17 Unscrew the iron bracket on the end of the action Screwdriver 2-2-2 2012 Group 1 Picture 30.jpeg
The action’s structure is held together and attached to the piano body with cast iron brackets at its ends and center. This is also held on by screws that are removed with screwdrivers.

Mechanisms

"Your group must identify one or more mechanisms that your device uses to generate specific motion, control system behavior, modify/condition energy, etc"

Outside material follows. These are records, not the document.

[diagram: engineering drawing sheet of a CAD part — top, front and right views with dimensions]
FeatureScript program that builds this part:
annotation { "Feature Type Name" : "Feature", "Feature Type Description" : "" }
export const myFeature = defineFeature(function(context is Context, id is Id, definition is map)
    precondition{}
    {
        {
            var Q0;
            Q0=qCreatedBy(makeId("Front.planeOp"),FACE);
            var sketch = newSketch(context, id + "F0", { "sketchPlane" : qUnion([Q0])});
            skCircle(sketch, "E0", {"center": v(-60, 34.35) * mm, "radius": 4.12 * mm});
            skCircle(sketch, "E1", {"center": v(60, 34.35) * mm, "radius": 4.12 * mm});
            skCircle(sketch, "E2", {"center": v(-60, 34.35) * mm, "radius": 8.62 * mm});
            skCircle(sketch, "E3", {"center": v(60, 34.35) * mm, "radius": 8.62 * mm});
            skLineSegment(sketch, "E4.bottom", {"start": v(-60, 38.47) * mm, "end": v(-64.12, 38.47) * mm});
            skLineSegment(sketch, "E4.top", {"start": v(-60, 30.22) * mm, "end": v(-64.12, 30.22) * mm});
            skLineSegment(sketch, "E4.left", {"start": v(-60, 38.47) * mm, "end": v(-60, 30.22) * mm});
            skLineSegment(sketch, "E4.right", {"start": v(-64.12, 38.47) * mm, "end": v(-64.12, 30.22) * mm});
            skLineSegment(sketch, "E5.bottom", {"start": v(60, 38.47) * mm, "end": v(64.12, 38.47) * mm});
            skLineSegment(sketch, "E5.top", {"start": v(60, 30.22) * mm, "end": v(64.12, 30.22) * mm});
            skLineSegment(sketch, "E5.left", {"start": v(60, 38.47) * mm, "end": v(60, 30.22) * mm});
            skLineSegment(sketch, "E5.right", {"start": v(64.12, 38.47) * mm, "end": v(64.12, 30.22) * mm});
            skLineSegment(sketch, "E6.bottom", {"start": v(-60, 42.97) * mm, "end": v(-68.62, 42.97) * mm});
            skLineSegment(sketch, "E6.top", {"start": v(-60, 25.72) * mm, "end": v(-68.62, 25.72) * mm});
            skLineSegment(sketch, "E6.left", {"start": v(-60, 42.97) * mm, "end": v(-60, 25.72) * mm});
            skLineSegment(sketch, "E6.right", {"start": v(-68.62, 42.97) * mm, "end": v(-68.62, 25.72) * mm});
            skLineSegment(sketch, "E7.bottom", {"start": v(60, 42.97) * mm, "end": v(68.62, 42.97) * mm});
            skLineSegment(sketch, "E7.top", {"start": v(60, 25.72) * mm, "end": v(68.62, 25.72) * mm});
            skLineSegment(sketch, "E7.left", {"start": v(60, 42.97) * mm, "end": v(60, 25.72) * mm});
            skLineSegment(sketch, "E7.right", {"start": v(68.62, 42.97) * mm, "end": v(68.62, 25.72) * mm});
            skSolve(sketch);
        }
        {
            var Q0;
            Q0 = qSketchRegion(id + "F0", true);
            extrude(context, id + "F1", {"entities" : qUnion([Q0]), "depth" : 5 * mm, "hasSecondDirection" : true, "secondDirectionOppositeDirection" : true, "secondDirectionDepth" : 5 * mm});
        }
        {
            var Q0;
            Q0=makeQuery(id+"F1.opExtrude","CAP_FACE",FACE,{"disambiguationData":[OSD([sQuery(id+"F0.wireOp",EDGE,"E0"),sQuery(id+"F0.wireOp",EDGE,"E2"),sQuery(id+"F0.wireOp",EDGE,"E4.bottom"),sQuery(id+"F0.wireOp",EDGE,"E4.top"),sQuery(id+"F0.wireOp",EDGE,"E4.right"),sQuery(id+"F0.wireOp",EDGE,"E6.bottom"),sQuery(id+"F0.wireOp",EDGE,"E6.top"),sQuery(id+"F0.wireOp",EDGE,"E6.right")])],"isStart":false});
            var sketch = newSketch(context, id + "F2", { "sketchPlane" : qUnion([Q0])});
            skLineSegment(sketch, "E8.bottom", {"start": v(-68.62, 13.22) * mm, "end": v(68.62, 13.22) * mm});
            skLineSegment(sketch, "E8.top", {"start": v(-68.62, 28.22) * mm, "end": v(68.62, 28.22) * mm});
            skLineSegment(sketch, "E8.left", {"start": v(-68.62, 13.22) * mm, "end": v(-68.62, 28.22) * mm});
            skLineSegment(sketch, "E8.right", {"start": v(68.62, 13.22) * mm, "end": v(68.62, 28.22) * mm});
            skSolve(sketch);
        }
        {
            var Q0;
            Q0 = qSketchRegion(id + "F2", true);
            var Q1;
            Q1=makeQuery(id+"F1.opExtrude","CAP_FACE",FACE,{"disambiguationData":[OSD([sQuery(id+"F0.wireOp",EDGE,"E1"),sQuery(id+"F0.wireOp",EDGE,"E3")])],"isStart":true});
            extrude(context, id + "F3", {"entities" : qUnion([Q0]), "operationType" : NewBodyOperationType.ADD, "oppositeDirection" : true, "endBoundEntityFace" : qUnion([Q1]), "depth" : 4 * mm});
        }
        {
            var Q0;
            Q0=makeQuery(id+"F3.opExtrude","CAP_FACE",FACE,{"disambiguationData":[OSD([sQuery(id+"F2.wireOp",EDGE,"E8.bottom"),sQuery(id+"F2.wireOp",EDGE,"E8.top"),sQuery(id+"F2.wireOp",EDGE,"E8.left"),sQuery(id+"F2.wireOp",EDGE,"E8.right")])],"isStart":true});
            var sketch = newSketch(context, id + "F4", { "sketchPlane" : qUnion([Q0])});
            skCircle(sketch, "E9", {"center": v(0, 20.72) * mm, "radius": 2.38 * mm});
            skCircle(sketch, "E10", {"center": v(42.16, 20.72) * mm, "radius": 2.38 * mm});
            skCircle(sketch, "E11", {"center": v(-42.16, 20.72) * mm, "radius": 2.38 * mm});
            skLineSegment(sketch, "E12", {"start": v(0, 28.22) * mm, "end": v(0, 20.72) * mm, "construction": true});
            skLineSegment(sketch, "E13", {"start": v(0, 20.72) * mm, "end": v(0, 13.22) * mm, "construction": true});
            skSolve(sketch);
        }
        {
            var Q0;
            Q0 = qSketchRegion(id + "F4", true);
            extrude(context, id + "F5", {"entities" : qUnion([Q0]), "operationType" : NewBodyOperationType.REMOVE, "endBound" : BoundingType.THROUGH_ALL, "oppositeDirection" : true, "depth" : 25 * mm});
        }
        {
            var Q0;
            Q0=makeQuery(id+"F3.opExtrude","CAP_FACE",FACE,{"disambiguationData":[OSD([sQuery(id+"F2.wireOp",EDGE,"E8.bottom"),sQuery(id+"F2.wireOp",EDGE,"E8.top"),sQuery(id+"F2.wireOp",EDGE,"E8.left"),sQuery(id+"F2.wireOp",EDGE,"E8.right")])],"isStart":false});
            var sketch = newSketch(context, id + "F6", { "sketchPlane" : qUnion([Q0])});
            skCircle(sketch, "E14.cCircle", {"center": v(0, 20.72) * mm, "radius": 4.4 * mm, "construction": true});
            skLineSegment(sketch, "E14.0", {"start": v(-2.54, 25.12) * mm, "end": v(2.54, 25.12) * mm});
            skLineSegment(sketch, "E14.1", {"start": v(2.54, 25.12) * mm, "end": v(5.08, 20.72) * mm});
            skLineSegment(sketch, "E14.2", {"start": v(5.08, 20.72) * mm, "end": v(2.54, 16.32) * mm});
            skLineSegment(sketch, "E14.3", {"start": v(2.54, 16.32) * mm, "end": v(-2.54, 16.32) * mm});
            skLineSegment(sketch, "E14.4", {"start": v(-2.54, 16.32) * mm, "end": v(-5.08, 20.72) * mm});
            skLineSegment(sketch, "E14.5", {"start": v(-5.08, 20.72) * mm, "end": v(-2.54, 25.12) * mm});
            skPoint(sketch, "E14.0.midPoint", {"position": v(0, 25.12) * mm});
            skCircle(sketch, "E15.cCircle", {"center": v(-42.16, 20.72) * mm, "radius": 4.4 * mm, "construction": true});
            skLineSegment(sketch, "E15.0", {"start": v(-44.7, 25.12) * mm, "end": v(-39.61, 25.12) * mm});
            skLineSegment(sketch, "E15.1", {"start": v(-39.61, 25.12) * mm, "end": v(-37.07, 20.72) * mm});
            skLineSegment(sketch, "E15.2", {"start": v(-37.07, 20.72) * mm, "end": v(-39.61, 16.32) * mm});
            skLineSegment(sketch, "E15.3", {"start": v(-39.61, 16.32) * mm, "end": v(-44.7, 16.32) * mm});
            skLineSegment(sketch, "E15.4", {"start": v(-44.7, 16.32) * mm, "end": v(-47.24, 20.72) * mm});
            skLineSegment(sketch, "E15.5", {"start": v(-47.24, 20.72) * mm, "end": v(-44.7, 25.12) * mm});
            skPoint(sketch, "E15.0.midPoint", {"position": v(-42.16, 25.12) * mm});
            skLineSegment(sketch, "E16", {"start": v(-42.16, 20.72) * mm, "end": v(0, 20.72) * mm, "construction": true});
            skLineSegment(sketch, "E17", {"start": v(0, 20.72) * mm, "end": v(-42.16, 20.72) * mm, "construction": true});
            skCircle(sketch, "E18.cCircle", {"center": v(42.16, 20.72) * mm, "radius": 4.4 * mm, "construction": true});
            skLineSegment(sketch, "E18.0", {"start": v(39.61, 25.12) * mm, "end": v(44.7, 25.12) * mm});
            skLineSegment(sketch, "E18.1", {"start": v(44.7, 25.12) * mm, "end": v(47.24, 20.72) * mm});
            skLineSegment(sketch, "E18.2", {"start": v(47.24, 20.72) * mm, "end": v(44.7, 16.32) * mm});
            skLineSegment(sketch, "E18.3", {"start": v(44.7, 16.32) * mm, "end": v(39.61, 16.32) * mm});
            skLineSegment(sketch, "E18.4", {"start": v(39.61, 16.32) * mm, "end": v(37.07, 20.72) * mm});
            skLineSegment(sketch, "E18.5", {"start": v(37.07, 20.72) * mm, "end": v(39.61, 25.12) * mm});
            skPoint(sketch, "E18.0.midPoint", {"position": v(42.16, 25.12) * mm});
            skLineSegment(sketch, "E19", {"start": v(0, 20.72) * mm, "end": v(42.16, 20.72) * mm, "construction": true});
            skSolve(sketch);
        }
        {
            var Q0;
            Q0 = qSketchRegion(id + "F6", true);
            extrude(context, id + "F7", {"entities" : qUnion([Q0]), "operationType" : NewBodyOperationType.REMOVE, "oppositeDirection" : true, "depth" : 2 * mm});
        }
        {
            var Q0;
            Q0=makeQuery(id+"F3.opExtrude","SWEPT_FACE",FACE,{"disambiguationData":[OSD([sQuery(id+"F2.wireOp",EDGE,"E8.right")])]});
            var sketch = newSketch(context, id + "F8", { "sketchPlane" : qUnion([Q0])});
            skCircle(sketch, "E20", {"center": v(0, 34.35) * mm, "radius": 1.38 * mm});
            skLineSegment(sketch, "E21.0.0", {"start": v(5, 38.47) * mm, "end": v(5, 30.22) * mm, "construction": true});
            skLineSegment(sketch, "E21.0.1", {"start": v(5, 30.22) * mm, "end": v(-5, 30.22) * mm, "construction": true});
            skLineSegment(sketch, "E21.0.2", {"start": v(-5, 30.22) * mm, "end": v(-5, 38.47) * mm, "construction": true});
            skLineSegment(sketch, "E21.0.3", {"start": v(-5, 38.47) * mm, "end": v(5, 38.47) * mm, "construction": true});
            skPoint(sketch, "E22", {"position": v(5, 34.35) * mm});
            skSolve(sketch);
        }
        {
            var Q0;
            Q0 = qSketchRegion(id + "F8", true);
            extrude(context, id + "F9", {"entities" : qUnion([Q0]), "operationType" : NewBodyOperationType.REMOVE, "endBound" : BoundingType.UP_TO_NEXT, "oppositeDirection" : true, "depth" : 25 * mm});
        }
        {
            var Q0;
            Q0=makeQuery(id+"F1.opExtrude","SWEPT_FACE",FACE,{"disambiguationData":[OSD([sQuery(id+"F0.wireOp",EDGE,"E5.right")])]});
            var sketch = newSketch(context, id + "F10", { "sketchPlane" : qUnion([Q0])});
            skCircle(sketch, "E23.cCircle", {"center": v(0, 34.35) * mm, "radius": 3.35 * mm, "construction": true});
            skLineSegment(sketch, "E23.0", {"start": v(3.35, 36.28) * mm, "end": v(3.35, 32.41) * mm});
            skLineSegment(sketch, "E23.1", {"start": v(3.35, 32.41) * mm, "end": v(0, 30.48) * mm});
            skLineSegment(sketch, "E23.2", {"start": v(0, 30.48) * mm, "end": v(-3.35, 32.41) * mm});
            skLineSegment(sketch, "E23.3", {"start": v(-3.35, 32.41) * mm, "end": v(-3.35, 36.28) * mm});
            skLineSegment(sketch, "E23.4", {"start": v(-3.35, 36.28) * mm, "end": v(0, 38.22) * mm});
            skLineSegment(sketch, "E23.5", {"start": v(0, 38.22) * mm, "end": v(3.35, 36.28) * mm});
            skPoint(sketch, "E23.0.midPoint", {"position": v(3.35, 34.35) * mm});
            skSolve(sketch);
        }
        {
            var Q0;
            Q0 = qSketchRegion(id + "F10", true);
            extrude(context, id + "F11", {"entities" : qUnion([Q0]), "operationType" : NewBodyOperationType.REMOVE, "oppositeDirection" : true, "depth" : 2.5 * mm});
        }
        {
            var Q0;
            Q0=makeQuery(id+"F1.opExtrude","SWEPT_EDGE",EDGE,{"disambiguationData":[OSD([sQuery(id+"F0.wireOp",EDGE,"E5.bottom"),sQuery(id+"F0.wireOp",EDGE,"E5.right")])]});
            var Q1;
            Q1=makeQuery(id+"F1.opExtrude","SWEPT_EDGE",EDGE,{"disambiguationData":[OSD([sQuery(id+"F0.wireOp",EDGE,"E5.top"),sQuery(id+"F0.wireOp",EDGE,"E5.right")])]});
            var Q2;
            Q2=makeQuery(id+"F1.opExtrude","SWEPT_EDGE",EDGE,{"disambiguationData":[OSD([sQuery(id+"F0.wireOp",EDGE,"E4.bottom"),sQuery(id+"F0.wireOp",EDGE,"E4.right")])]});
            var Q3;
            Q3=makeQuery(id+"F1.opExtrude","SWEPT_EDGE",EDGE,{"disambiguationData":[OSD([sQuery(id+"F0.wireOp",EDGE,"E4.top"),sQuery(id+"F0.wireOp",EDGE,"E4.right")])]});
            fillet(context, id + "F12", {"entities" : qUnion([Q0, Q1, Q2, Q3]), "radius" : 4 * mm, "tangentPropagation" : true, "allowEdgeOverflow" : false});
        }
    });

They say we only need one. I don't believe them.

First Mechanism

  • Technical Name
  • Purpose
  • "how the mechanism works"
  • Equations governing the design of the mechanism


Design Revisions

Based on our analysis of the piano so far, and our understanding of the GSEE factors, three different revisions to the traditional piano could be made that would modify its design on the system level. These revisions would address issues that we identified.

First Revision

One of the issues with the piano is that it is too large and heavy. This limits its mobility, as well as places where it can be used. A solution to this would to reduce the number of keys in the piano itself. By cutting the number of keys in half, this would greatly reduce the size of the piano and its overall weight. This would increase its overall mobility, and its smaller footprint would allow the piano to be placed in more locations. Taking note of societal factors, the keys that would be eliminated would be those at the two extremes of the note range. This would make sure that the piano could still play a large number of piano compositions, that hover around the notes near middle C.

Second Revision

A second solution could also address the issue of the size, weight, and mobility of a traditional piano. Most of the current piano's size and weight come from the soundboard. With enough experimentation and research, the soundboard could be modified so that the same sounds could be produced, while changing the strings length, orientation, and tension. By doing this, the overall structure of the piano could be much smaller and significantly lighter. This could be beneficial to the consumer from an economic standpoint, since less material would be needed to make it so the price would go down. This also would take note of global factors, as the piano could now be moved around much easier and be played in places that it could not be done before.

Third Revision

Another issue with the full size piano, is that it is difficult for children and people with small hands to extend their fingers far enough to consistently play certain chords. The solution for this would be to integrate auxiliary keys to the original piano set up, that would hit the notes of the chord with a single depressed key. This takes into account societal factors by increasing the number of people that can learn to play the piano, even before their have grown to the ideal playing size, or if they never will.